§ **Excerpted text**

▼

MANILA — The Philippines administered more than 10 million COVID-19 vaccine shots during last nationwide vaccination push last week, as the heavily mutated Omicron variant spurred global concern, President Rodrigo Duterte said on Monday.
Authorities had hoped to vaccinate 9 million people during the "Bayanihan, Bakunahan" immunization drive originally set from Nov. 29 to Dec. 1, and later extended in some areas until Dec. 3.
"Iyong bakuna, nakita naman ninyo (the vaccine, as you see), we were able to administer 10.2 million doses throughout the country from Nov. 29 to Dec. 3, which is a huge achievement in our fight against COVID-19," he said in a taped national address.
The national daily vaccination average was at 829,000 in November.
Omicron, which the World Health Organization has described as a "variant of concern", has yet to be detected in the Philippines. Its spread has sparked global travel restrictions and rattled financial markets.
The Philippines has been dealing with one of Asia's worst COVID-19 outbreaks. At least 38.1 million of its 110 million population have been inoculated.
Average new daily infections have fallen to 500 to 600, noted Duterte.
This figure was at around 18,579 in September, paving the way for a wider economic reopening.
"I’ve always invoked the intervention of God to pull us out of this misery," said Duterte. "Christmas na, I hope that everything will be for the good of everybody and I am very happy na bumababa na talaga, duma-dive na iyong [mga kaso]."
(It's Christmas already, I hope that everything will be for the good of everybody and I am very happy that cases are falling, diving.)
"That’s a miracle because other countries are still railing from the effect, parang nagkaroon sila ng problema sa Omicron. Tayo, we are not hoping for the best, but we pray to God that it will not come to our shores. But if ever… we can cope up with it, just as we did with COVID-19," he added.
(They seem to have had a problem with Omicron. We are not hoping for the best, but we pray to God that it will not come to our shores. But if ever it does, we can cope up with it, just as we did with COVID-19.)

▲

Summarize the report on the Philippine vaccination drive in two sentences.

§ **Given information**
▼

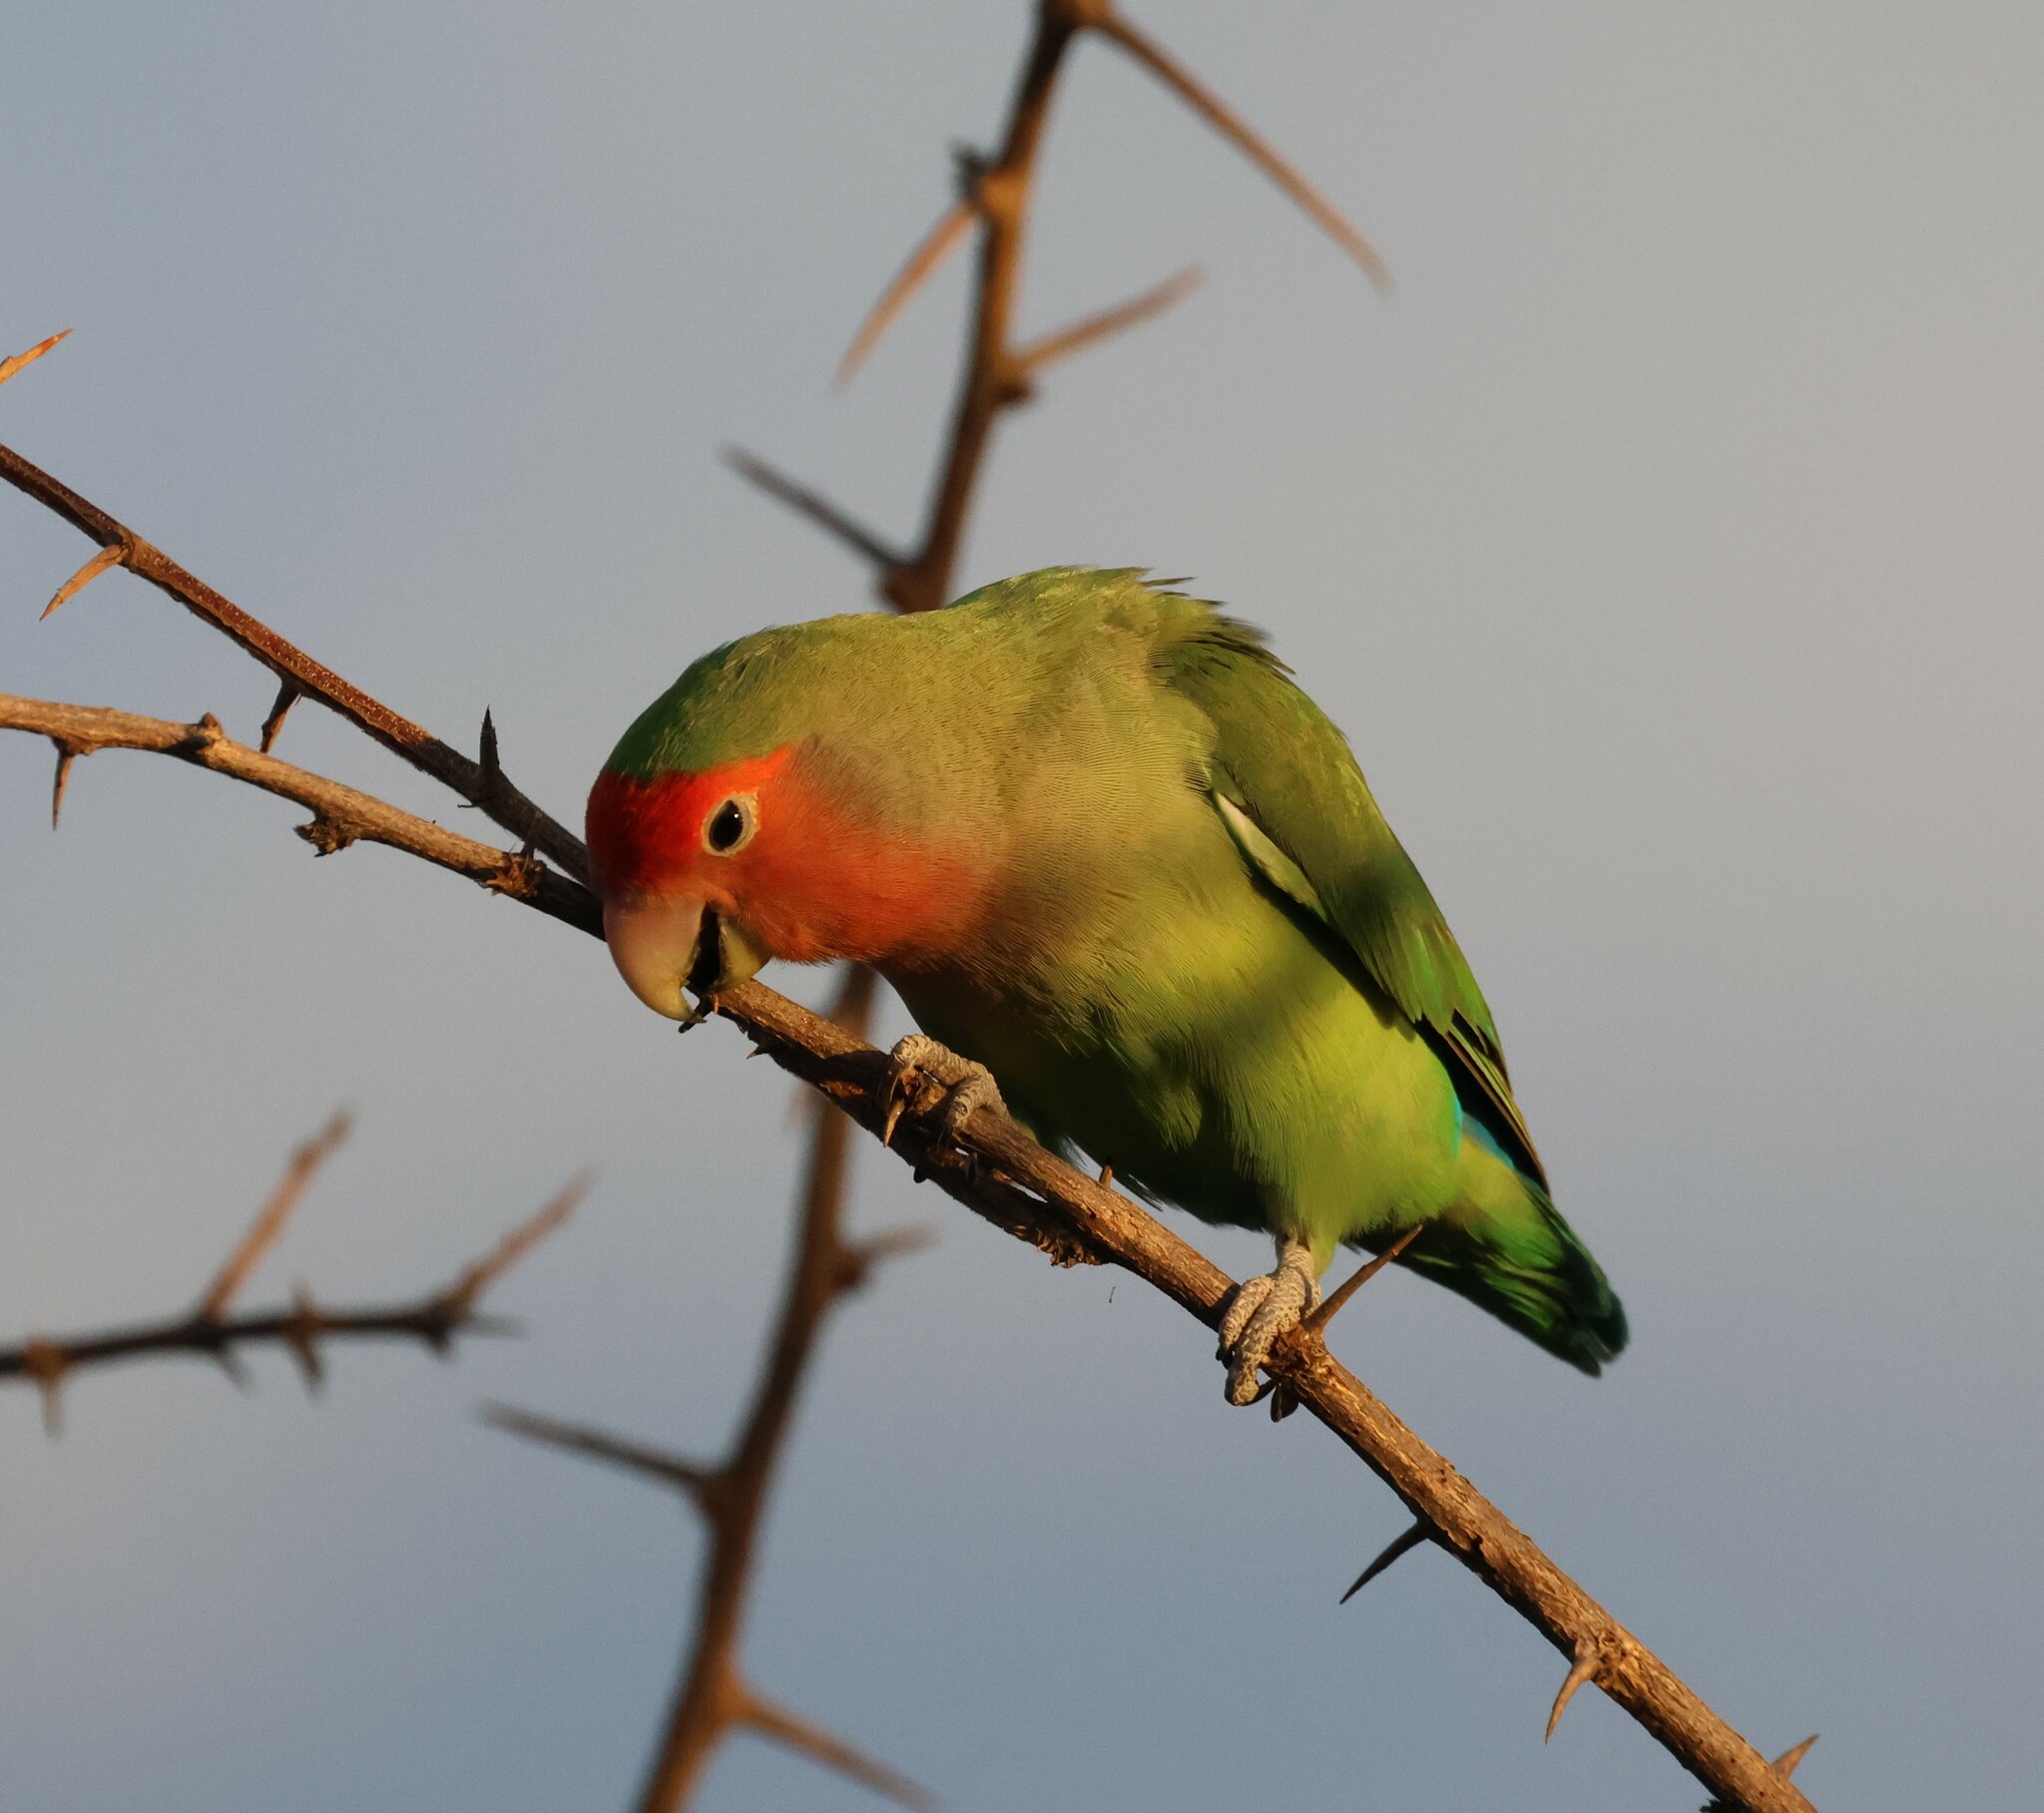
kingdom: Animalia
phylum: Chordata
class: Aves
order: Psittaciformes
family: Psittacidae
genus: Agapornis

▲

§ **Your response**
President Rodrigo Duterte said the Philippines administered 10.2 million COVID-19 vaccine doses nationwide from Nov. 29 to Dec. 3, during a drive in which authorities had hoped to vaccinate 9 million people. He noted that average new daily infections had fallen to 500 to 600 and said he prayed the Omicron variant, not yet detected in the country, would not reach its shores, but that the country could cope with it if it did.